With effective immediacy, the directors dramatize some incidents from Heyerdahl's 1950 Oscar-winning documentary about the trip, and cinematographer Geir Hartly Andreassen pays tribute in re-created B&W footage of the building of the raft. Too much of the action, though, devolves into close encounters with sharks, scenes that leave the on-deck characters adrift rather than helping to define them.
The film, uniquely shot twice in both Norwegian and English, begins with a brief childhood-episode prologue that makes clear that Heyerdahl is singularly driven. The first words in Petter Skavlan's screenplay are a warning to the young Thor as he ventures onto the ice: "Don't do it!" At his peril he ignores the naysayers, and will again 20-odd years later, when, as an accomplished ethnographer, he finds his unconventional theories derided and rejected by every scientific publisher in New York.
The gist of those theories is that 1,500 years earlier, the Polynesian islands were settled not by Asians, the agreed-upon scenario, but by South Americans crossing the Pacific from the east. To prove it, Heyerdahl sets out to make the trip himself, using methods and materials like those available to pre-Columbian Incas, and naming his balsa-wood raft Kon-Tiki, after an Incan sun god.
As he should, the central character remains an enigma, steady and elusive. Portraying the adult Thor, actor Pål Sverre Hagen has something of the young Peter O'Toole about him: tall and lean with blazing blue eyes, evincing charisma and madness nearly in equal measure.

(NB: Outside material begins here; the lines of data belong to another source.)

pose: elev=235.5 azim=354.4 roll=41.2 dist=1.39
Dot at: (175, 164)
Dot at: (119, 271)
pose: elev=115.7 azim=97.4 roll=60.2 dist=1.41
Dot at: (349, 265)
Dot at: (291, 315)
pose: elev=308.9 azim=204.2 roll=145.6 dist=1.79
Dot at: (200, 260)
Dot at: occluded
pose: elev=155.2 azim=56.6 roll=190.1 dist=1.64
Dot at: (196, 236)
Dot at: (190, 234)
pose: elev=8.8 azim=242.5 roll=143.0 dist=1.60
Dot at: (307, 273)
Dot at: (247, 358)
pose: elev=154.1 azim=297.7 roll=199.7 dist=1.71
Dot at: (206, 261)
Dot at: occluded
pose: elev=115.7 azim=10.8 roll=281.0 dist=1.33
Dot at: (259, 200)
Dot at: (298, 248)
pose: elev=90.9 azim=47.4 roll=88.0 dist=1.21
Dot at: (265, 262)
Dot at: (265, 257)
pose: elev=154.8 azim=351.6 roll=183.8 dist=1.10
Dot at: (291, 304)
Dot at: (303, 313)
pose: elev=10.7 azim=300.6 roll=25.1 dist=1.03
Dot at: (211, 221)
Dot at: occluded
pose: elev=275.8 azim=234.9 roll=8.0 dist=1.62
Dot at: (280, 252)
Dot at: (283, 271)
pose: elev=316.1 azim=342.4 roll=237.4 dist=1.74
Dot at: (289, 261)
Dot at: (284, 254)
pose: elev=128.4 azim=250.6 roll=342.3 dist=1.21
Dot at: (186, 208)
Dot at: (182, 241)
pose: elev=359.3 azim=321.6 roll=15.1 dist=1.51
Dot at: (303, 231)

The script supplies expository intros for his five fellow adventurers, but gives most of the actors little chance to differentiate their characters. In some sense it's enough to know that they've embarked on a 4,000-mile journey that most observers consider suicidal: Only one of the six has sailing experience, Thor can't swim, and their sole concession to modernity is an amateur two-way radio.
In the most substantial supporting role, Anders Baasmo Christiansen plays Herman Watzinger, the divorced engineer who signs on first, eager to shake up his life. He's a hangdog contrast to Thor's unflinching willingness to leave behind his wife, Liv (Agnes Kittelsen), and kids. (A long-distance call between husband and wife contains the film's one glaring anachronism: "You're breaking up.") Potent flashbacks show that Thor and Liv once shared a much different life as explorers, a life that he's not ready to give up.
Herman's growing doubts about the raft's construction erode his peace of mind. Amid mounting tensions, the rest of the crew (Tobias Santelmann, Odd-Magnus Williamson, Jakob Oftebro and Gustaf Skarsgård) are more guarded about their faith in the Kon-Tiki. The seventh raft-mate, a parrot named Lorita who received ample screen time in the 1950 film, is presented in a way that telegraphs her fate.
As single-minded as Thor is — Hagen's pointed stare is loaded with self-certainty and foreboding — he's also media-savvy, and at the urging of a crewmate turns the mission into a documentary film project. Some of the movie's most intriguing sequences involve the filmmaking process: the use of a dinghy to get master shots of the raft; the scramble to load the 16mm camera when a spectacular creature surfaces.
This retelling of a bare-bones enterprise by six men took a crew of hundreds, and the results are nothing if not polished, with handsome period detail and visual effects that are convincing, if sometimes ostentatious. The widescreen lensing (the film was shot mainly in and around Malta) doesn't overdo the sense of wonder and, with a strong assist from the sound design, conveys the men's vulnerability to the elements.
But too often the directors ride the surface rather than plumb the story's depths, relying on a score by Johan Söderqvist that abounds in obvious cues. Those signals of danger and grandeur emphasize the otherwise streamlined script's heavy-handed lapses.
"Kon-Tiki," a Weinstein Co. release, is rated PG-13 for a disturbing violent sequence. Running time: 118 minutes.
Motion Picture Association of America rating definition for PG-13: Parents strongly cautioned. Some material may be inappropriate for children under 13.